Willy Piassa lembra que cada pessoa que anda nas ruas a vender tem sob sua responsabilidade uma família, de sete ou mais pessoas, que dependem directamente dessas vendas. “Tem de se ter muito cuidado. Podia falar-se com as pessoas para se encontrar o melhor mecanismo para se solucionar esse problema”, sugere.

Com o mesmo pensamento, o sociólogo Nkanga Gomes lembra que o combate à venda informal “poderá contribuir para a desestruturação familiar, potencializa a delinquência, aumenta a prostituição”. Adverte que se pode desenvolver um “sentimento de revolta contra quem governa”. “Uma pessoa sente-se humilhada”, reforça, “porque precisa de sobreviver e satisfazer as necessidades básicas da família”. Nkanga Gomes sugere que se criem condições para os comerciantes se legalizarem.

O coordenador da Organização Não-Governamental (ONG) Omunga, José Patrocínio, manifesta-se contra a medida, sugerindo que o “resgate” comece nas instituições públicas, como a Polícia. “Se as zungueiras são desorganizadas, é porque o Estado está desorganizado”, defende.

Peso do informal

Em 2017, numa palestra promovida pelo Banco Nacional de Angola, o economista sénior do Fundo Monetário Internacional, Marcos Miguel, havia destacado que a economia informal tem um peso “significativo” no Produto Interno Bruto  com uma contribuição que ronda entre os 25 e os 65 por cento na criação de empregos. A “actividade informal serve como fonte de rendimento e de protecção, do lado positivo, no que tange à criação de postos de empregos e rendimentos a uma população activa em rápida expansão, que estaria, de outro modo, desempregada, dada a ausência de oportunidades suficientes no ramo formal”, elucidou.

■ Entradas extraídas:

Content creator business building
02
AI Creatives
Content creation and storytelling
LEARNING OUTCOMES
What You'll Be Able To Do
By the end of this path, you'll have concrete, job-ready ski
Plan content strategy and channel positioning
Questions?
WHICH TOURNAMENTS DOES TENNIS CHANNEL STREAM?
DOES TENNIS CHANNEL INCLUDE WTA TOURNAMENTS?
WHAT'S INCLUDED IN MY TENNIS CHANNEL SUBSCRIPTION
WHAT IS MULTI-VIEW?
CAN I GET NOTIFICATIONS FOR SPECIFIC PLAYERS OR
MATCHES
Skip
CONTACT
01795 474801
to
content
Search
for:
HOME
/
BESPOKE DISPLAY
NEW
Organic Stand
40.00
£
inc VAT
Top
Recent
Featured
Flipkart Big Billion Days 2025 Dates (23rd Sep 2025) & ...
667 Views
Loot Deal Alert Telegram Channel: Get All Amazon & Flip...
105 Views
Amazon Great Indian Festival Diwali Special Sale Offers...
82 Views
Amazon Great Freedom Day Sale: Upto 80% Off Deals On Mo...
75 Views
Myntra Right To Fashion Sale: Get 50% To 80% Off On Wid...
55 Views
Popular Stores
==
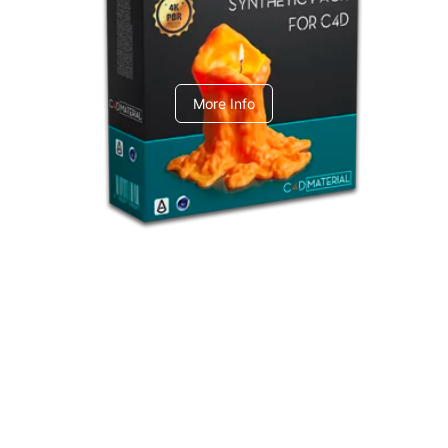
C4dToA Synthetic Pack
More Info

■ O seu objetivo: Indique se cada afirmação concorda com o texto sobre a venda informal, respondendo sim ou não e citando as palavras decisivas do texto: (a) Nkanga Gomes propõe que se criem condições para os comerciantes se legalizarem; (b) José Patrocínio apoia a medida; (c) cada vendedor de rua sustenta uma família de três pessoas. As entradas não têm qualquer papel nesta tarefa.

■ Resolução do problema:
(a) Sim: “Nkanga Gomes sugere que se criem condições para os comerciantes se legalizarem”.
(b) Não: “manifesta-se contra a medida”.
(c) Não: “uma família, de sete ou mais pessoas”.